__EXERCISE__:
Practice item. Set the material below down again exactly, with no pictures.

__DATA SEGMENT__:
################

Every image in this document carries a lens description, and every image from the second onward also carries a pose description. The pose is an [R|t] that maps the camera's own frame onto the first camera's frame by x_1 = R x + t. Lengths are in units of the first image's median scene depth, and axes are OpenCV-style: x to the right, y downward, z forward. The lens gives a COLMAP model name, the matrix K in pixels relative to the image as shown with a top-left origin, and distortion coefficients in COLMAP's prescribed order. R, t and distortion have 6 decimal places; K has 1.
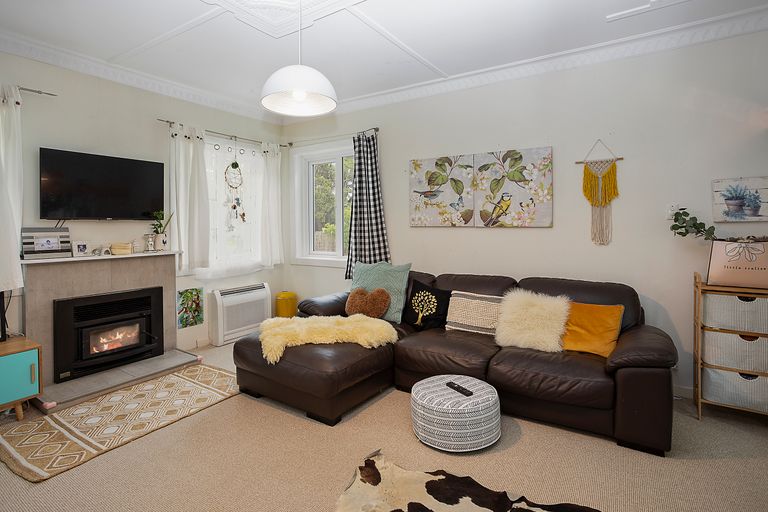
lens RADIAL K [[386.1, 0, 384.0], [0, 386.1, 256.0], [0, 0, 1]] dist [0.027744, 0.000347]
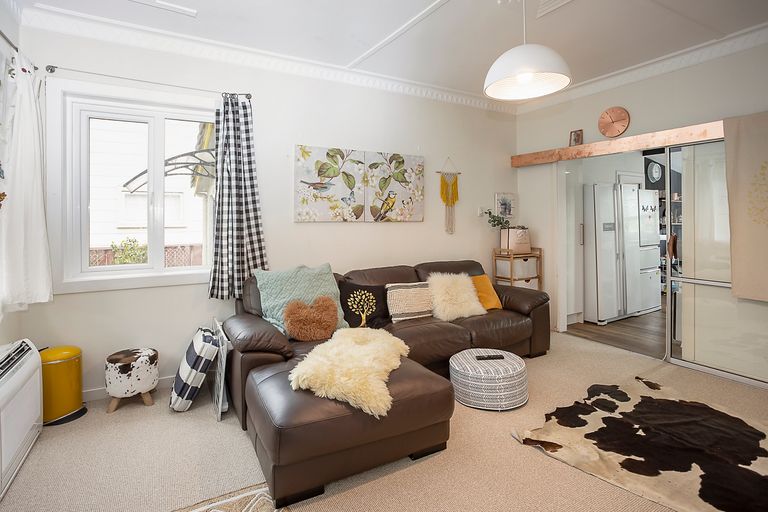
lens RADIAL K [[395.3, 0, 383.7], [0, 395.3, 245.6], [0, 0, 1]] dist [-0.000594, -0.000135]
pose [[0.484915, -0.064970, 0.872145, -0.682529], [0.071021, 0.996869, 0.034774, -0.046648], [-0.871673, 0.045078, 0.488011, 0.460425]]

################

__SOLUTION FOR THIS TASK__:
Every image in this document carries a lens description, and every image from the second onward also carries a pose description. The pose is an [R|t] that maps the camera's own frame onto the first camera's frame by x_1 = R x + t. Lengths are in units of the first image's median scene depth, and axes are OpenCV-style: x to the right, y downward, z forward. The lens gives a COLMAP model name, the matrix K in pixels relative to the image as shown with a top-left origin, and distortion coefficients in COLMAP's prescribed order. R, t and distortion have 6 decimal places; K has 1.
lens RADIAL K [[386.1, 0, 384.0], [0, 386.1, 256.0], [0, 0, 1]] dist [0.027744, 0.000347]
lens RADIAL K [[395.3, 0, 383.7], [0, 395.3, 245.6], [0, 0, 1]] dist [-0.000594, -0.000135]
pose [[0.484915, -0.064970, 0.872145, -0.682529], [0.071021, 0.996869, 0.034774, -0.046648], [-0.871673, 0.045078, 0.488011, 0.460425]]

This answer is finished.